▶ **What you need to do**: Keep every word of the listing and reproduce it exactly, but set aside any image found there.

▶ **Stored data**:
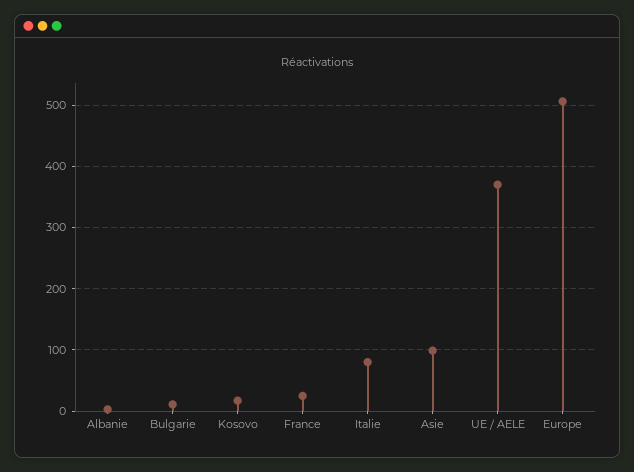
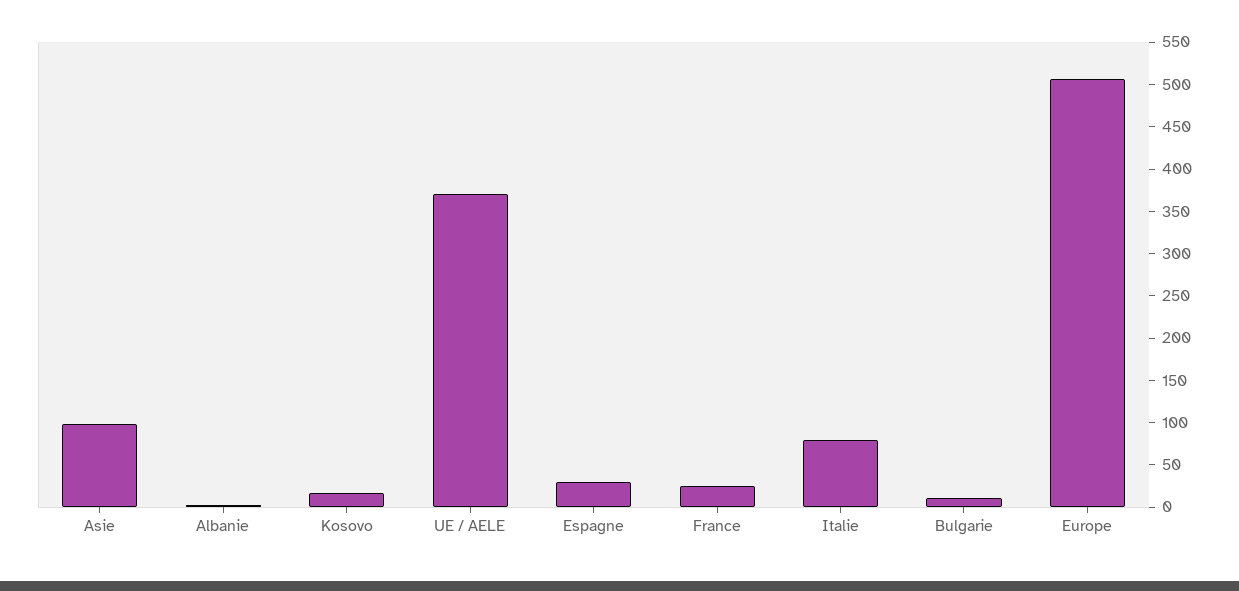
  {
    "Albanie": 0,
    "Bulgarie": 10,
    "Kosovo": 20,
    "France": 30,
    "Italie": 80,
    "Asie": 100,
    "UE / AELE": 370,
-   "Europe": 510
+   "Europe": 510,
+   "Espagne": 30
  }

▶ **Exercise output**:
  {
    "Albanie": 0,
    "Bulgarie": 10,
    "Kosovo": 20,
    "France": 30,
    "Italie": 80,
    "Asie": 100,
    "UE / AELE": 370,
-   "Europe": 510
+   "Europe": 510,
+   "Espagne": 30
  }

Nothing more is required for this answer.